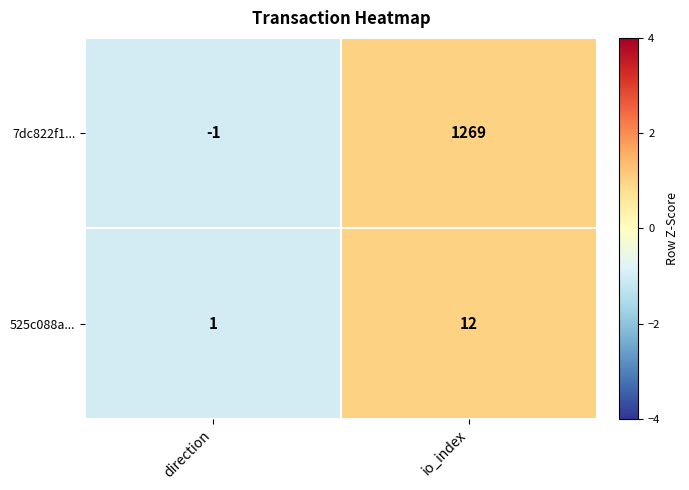

At which category does the chart reach its minimum across all series?

direction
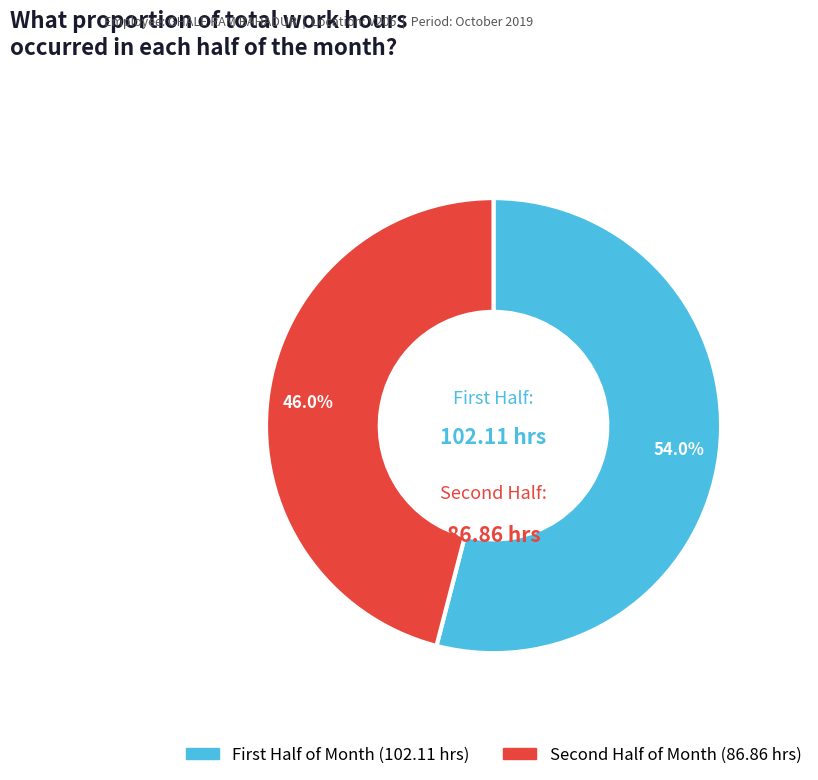

Is there any slice that represents more than half of the pie?

Yes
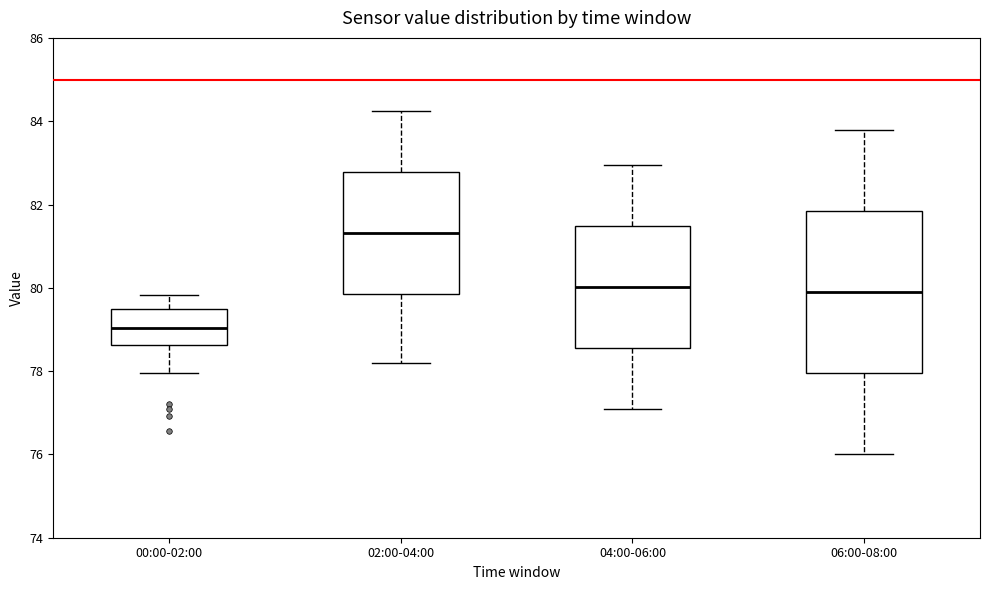

Which box has the highest median line?

02:00-04:00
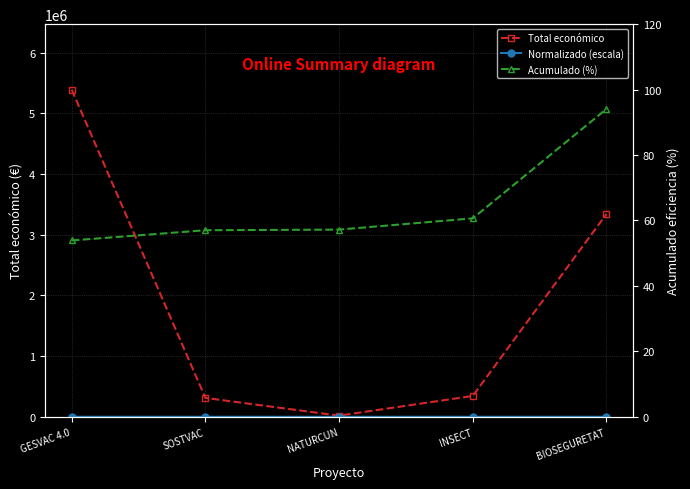

What are all the series names shown in the legend?

Total económico, Normalizado (escala), Acumulado (%)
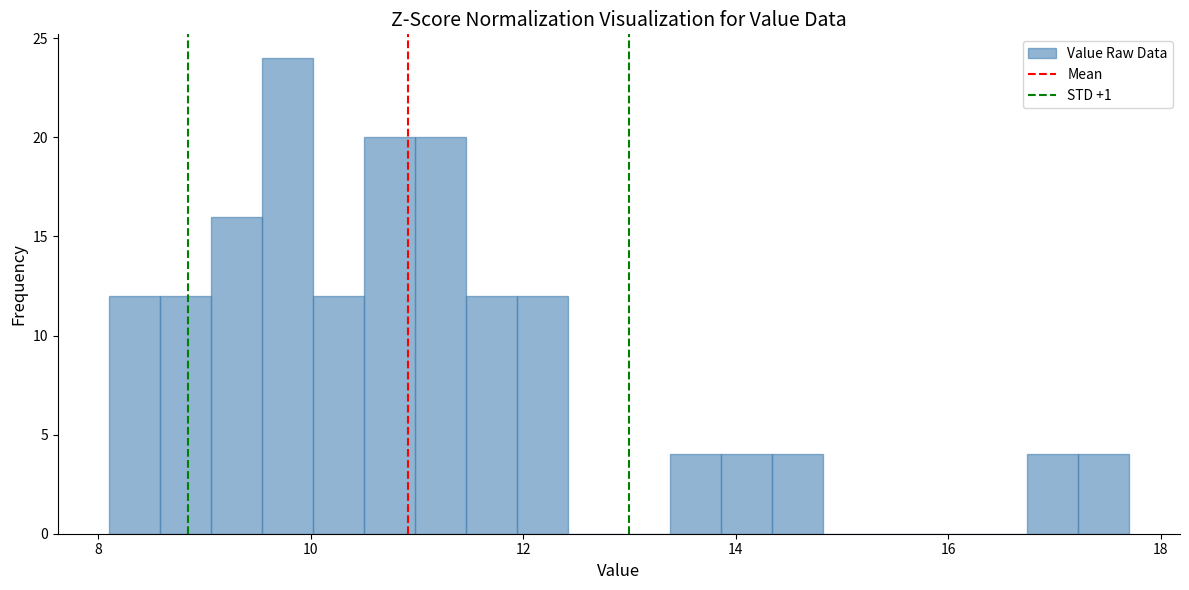

Around what value on the x-axis is the tallest bar? Give the approximate position of its centre, as read against the axis.

9.8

════════════════════

= Problem statement =
Can you recast the records above as a Markdown table with the columns Row and Line, giving each non-blank line its own numbered row and leaving out the pictures?

= Expected output =
| Row | Line |
|---|---|
| 1 | At which category does the chart reach its minimum across all series? |
| 2 | direction |
| 3 | Is there any slice that represents more than half of the pie? |
| 4 | Yes |
| 5 | Which box has the highest median line? |
| 6 | 02:00-04:00 |
| 7 | What are all the series names shown in the legend? |
| 8 | Total económico, Normalizado (escala), Acumulado (%) |
| 9 | Around what value on the x-axis is the tallest bar? Give the approximate position of its centre, as read against the axis. |
| 10 | 9.8 |